## DATA SUPPLIED

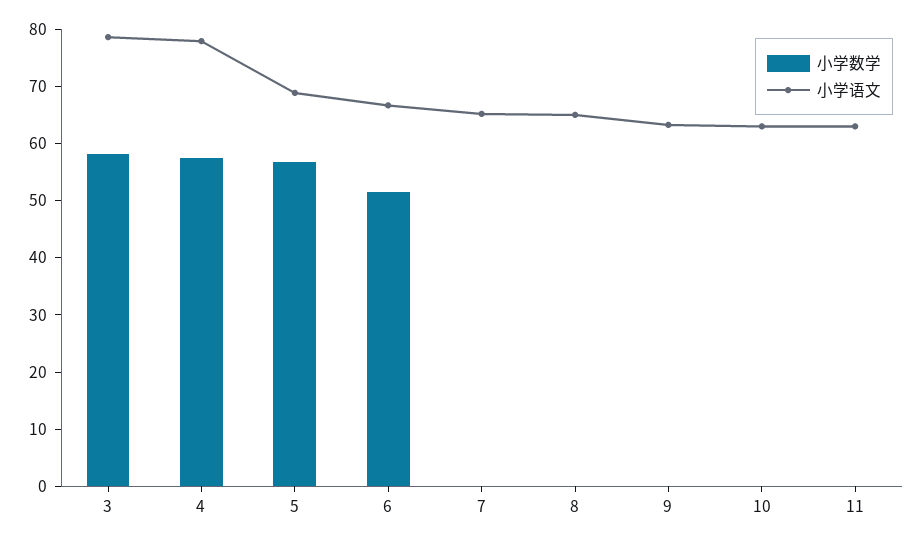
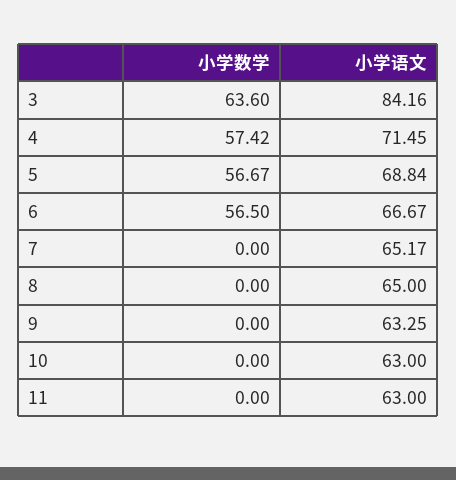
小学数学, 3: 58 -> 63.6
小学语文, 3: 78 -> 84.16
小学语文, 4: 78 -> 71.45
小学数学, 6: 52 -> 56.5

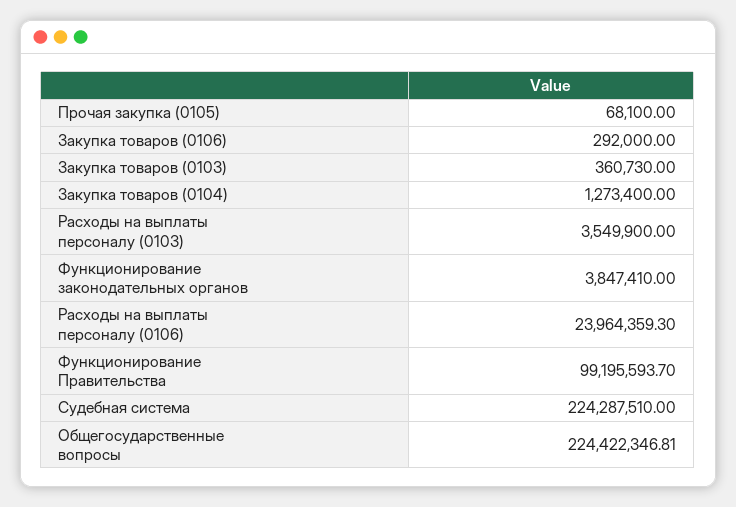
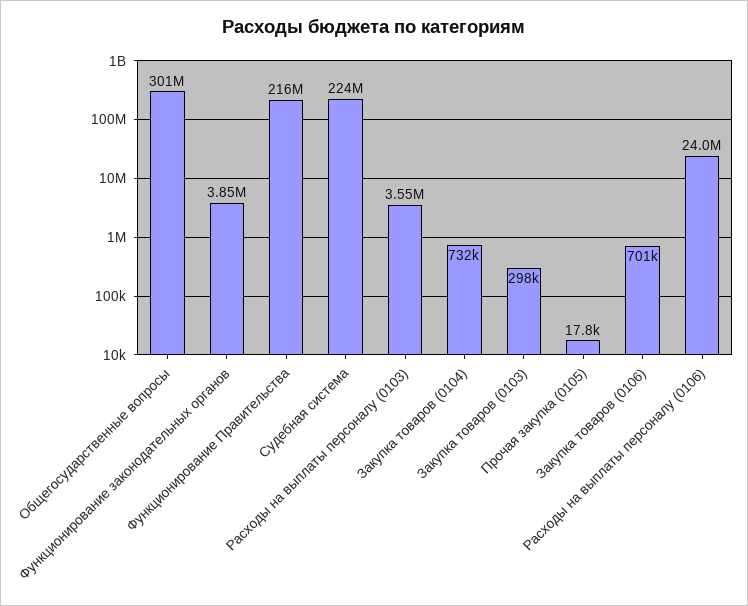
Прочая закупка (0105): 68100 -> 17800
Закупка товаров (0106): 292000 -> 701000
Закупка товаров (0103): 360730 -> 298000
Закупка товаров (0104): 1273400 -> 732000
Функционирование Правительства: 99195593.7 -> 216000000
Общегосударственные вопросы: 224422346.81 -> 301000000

## WHAT THE TASK REQUIRES
Please set the records down again exactly as written. The pictures should not be included.

## SOLUTION TO THIS TASK
小学数学, 3: 58 -> 63.6
小学语文, 3: 78 -> 84.16
小学语文, 4: 78 -> 71.45
小学数学, 6: 52 -> 56.5

Прочая закупка (0105): 68100 -> 17800
Закупка товаров (0106): 292000 -> 701000
Закупка товаров (0103): 360730 -> 298000
Закупка товаров (0104): 1273400 -> 732000
Функционирование Правительства: 99195593.7 -> 216000000
Общегосударственные вопросы: 224422346.81 -> 301000000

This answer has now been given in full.